Será a finales de junio y principios de julio, en opinión del experto, cuando se inicie la recogida de esta hortaliza en Castilla-La Mancha “si sigue el clima así y no hay lluvias extemporáneas ni otros fenómenos climatológicos propios de esta estación”.
Respecto a variedades, al margen de porcentajes productivos y de rendimientos, las variedades spring (conocida como Primavera) alcanzan el 50 por ciento de superficie, frente al ajo morado que representa el 45 por ciento, mientras que el blanco o ajo chico copa representa el otro 5 por ciento.

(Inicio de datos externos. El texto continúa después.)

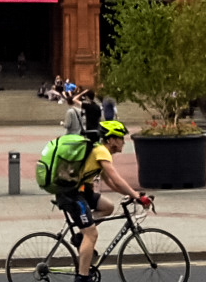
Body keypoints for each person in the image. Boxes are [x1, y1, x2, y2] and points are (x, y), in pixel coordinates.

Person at [56, 120, 150, 282]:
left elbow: (110, 182)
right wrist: (135, 195)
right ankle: (82, 277)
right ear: (111, 140)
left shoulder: (98, 151)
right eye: (120, 138)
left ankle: (80, 237)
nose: (123, 142)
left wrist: (129, 195)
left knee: (108, 207)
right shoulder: (102, 151)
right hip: (72, 195)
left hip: (81, 192)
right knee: (91, 233)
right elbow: (116, 178)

Afortunadamente el ajo morado está resistiendo el empuje de las variedades foráneas debido a la calidad que atesora desde el punto de vista organoléptico, con características propias “como un sabor más pronunciado y más pungencia (picor)”, que están siendo reconocidas por los consumidores “gracias a las campañas que de la IGP Ajo Morado de las Pedroñeras realiza”.
Martínez indica que en la actual campaña la IGP tiene inscritas 3.800 hectáreas de superficie, por encima del promedio de las últimas campañas.
La diferencia de precio entre las variedades spring y la morada suele oscilar entre 25 y 30 céntimos de euro más el kilo a favor del ajo con distintivo de calidad, siendo la diferencia entre la cotización en origen y la de venta mucho más marcada, con más de tres euros entre los 2,15 euros el kilo salida organizaciones de productores y los 5,75 en el mercado que pagan los consumidores.
Precisamente, uno de los objetivos en los que trabaja la IGP con sus acciones entre el público es informar sobre las características únicas del ajo morado “ante la gran confusión que hay” entre las distintas variedades.
De esta manera, esperan mejorar su posición en los mercados y aprovechar el potencial de 20.000 toneladas que tiene, con el fin de aumentar sus ventas, que en 2017 representaron un total de 2.300 toneladas, que se comercializaron entre el 75 y el 80% a nivel nacional, y el resto, en la Unión Europea y otros países.
La producción certificada de este año podría situarse en el entorno de la campaña pasada, aunque el potencial de crecimiento es grande ya que nunca se llega a certificar la totalidad del producto.